REQUIRED ACTION = Please reproduce every item below word for word, leaving the pictures out of your answer.

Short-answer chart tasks
- - -
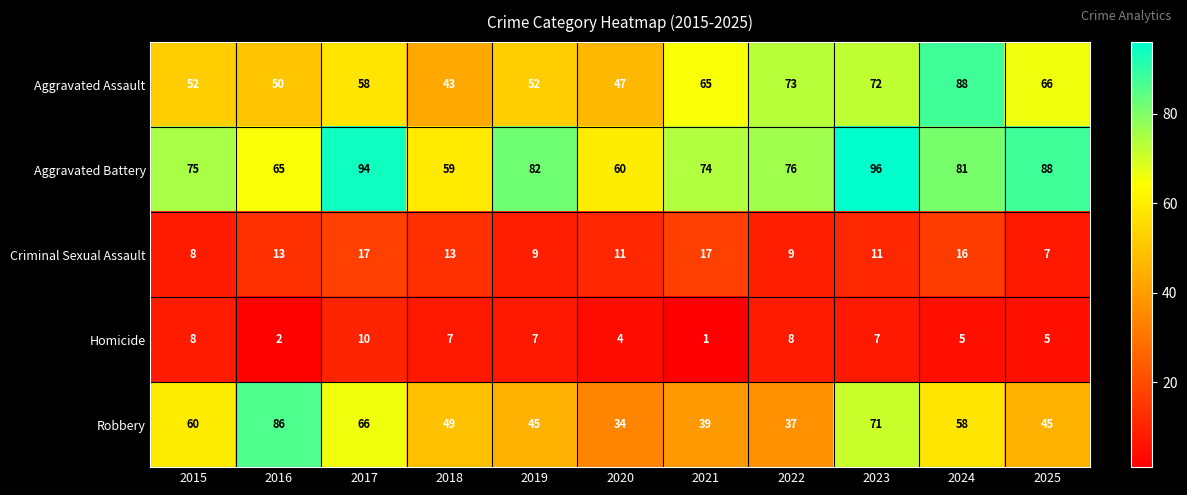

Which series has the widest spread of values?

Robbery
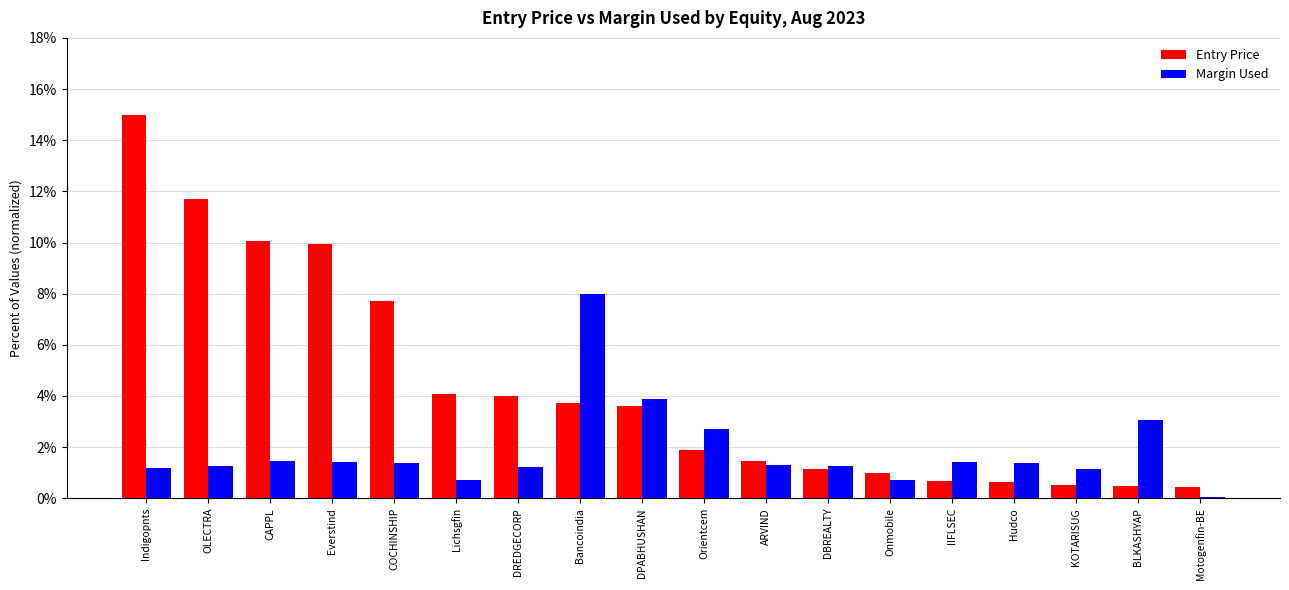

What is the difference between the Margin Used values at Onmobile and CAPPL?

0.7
- - -
ANSWER TO THIS TASK =
Which series has the widest spread of values?

Robbery

What is the difference between the Margin Used values at Onmobile and CAPPL?

0.7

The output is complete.